Sadly, the lacrosse awards, no one watched ever, despite how important Canadians were told lacrosse was.

So then the elite of the elite, those lacrosse owners and some hockey owners who dared to dream about being lacrosse owners, decided to move the hockey awards from its normal time in March when it was being watched, to an asinine time in September. People stopped watching the hockey awards. Let’s say for the sake of the simplicity that it had 300,000 viewers.

So the Illuminati said let’s move the hockey awards back to its original time in March. But wait: let’s combine it with the lacrosse awards. Oh and let’s add soccer, because soccer is the future. And let’s call it the Canadian Score Awards because you are trying to score in each of the games.

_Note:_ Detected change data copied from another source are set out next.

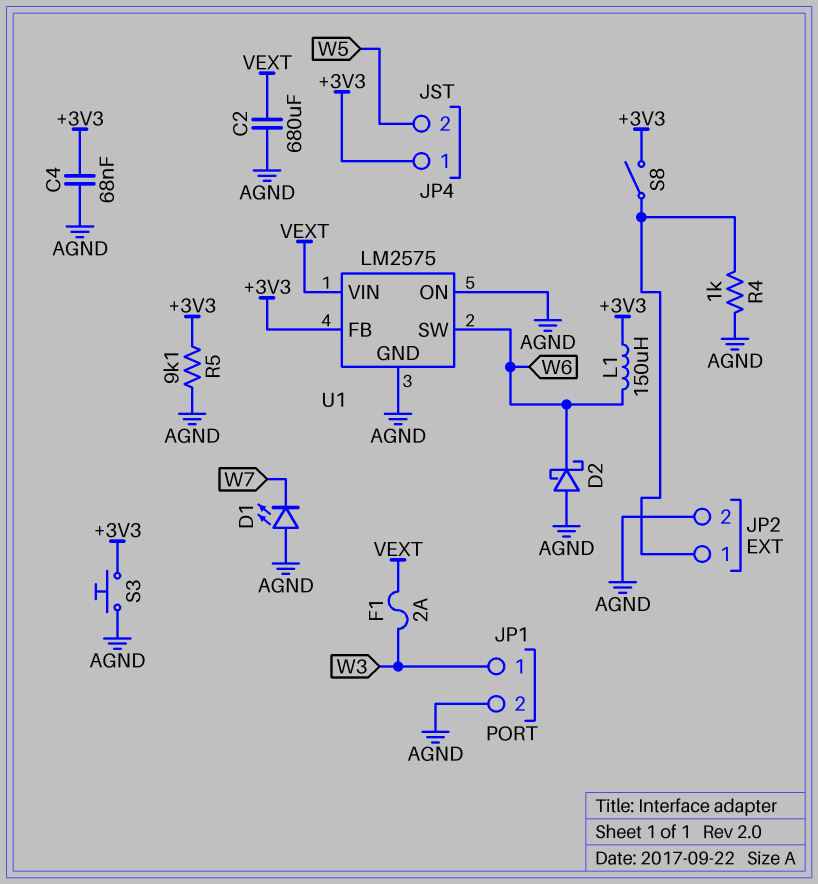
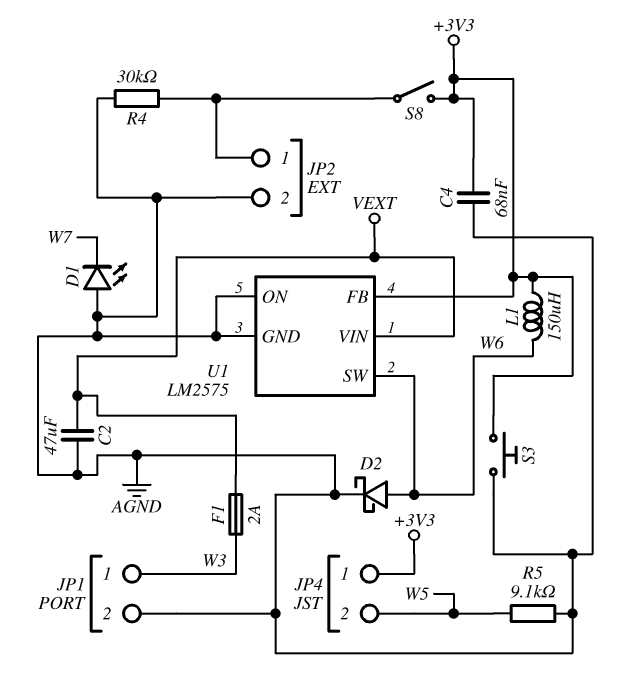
C2: 680uF (AGND, VEXT) -> 47uF (AGND, VEXT)
D2: schottky (A AGND, K W6) -> schottky (A W6, K AGND)
R4: 1k (AGND, JP2/1) -> 30k (AGND, JP2/1)
R5: 9.1k (+3V3, AGND) -> 9.1k (AGND, W5)

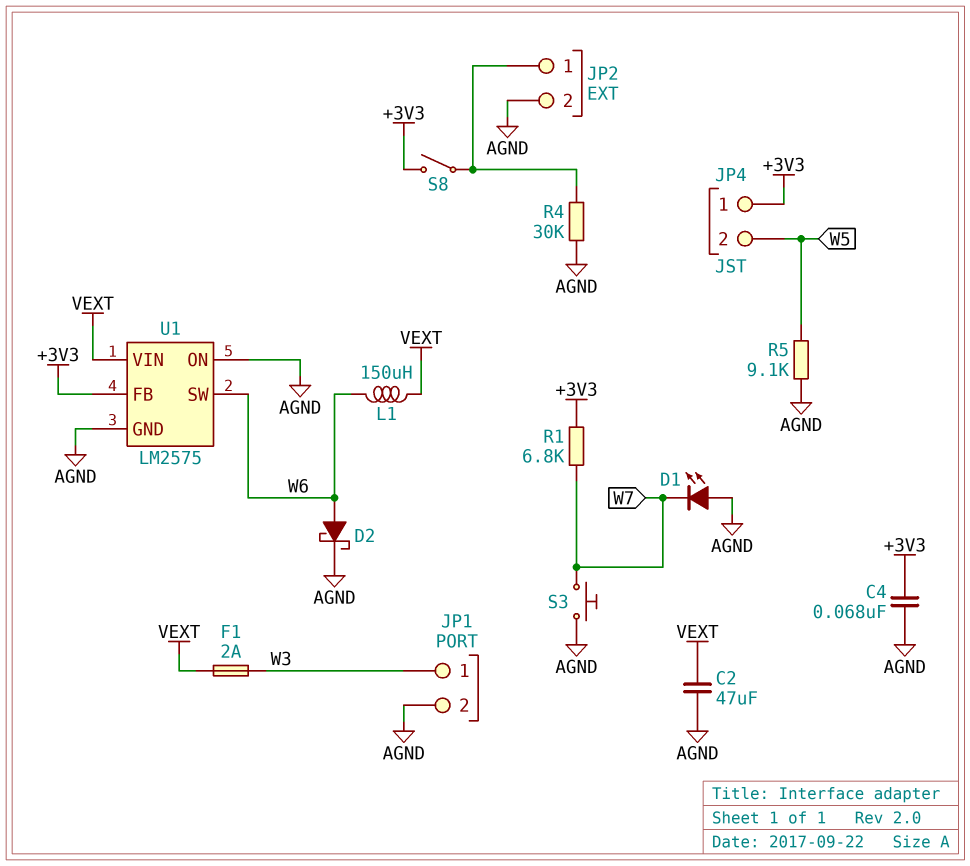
L1: 150uH (+3V3, W6) -> 150uH (VEXT, W6)
R1: none -> 6.8k (+3V3, W7)
S3: button (+3V3, AGND) -> button (AGND, W7)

Some simple-minded people asked: but won’t that water down the hockey awards? The elite folks smiled at the benign naivete of the question. No, they answered, in fact it will be great because people are getting awards show fatigue. And even if it did water down the hockey awards, lacrosse is much more important to the fabric of the country. We’ll mix popular hockey players with unknown lacrosse players and tell everyone it’s just like the Golden Globes, except you can find out the winners an hour before in 95% of the country if you have something called the internet.

Well some people still thought this wouldn’t work; that hockey would be dragged down. These people were quickly dismissed as unpatriotic lacrosse haters.

So the awards were moved back to March and some great people produced and worked on the show. The show was good, hiring hosts known for their work in hockey and writers who had also worked in hockey. But half the show was given to lacrosse and its celebration.

The first Canadian Score Awards got 700,000 viewers, and was trumpeted across the land as a huge success even though that was less than the hockey awards used to get. In fact the only knock from the lacrosse people was that the award for Best Lacrosse Game is the most important and should have been last. The next year the awards show got 500,000. But the award for Best Lacrosse Award, the award really that no one in the actual audience on television gives a shit about, was last.

So that’s how the Canadian Score Awards, or the CSAs, came to be.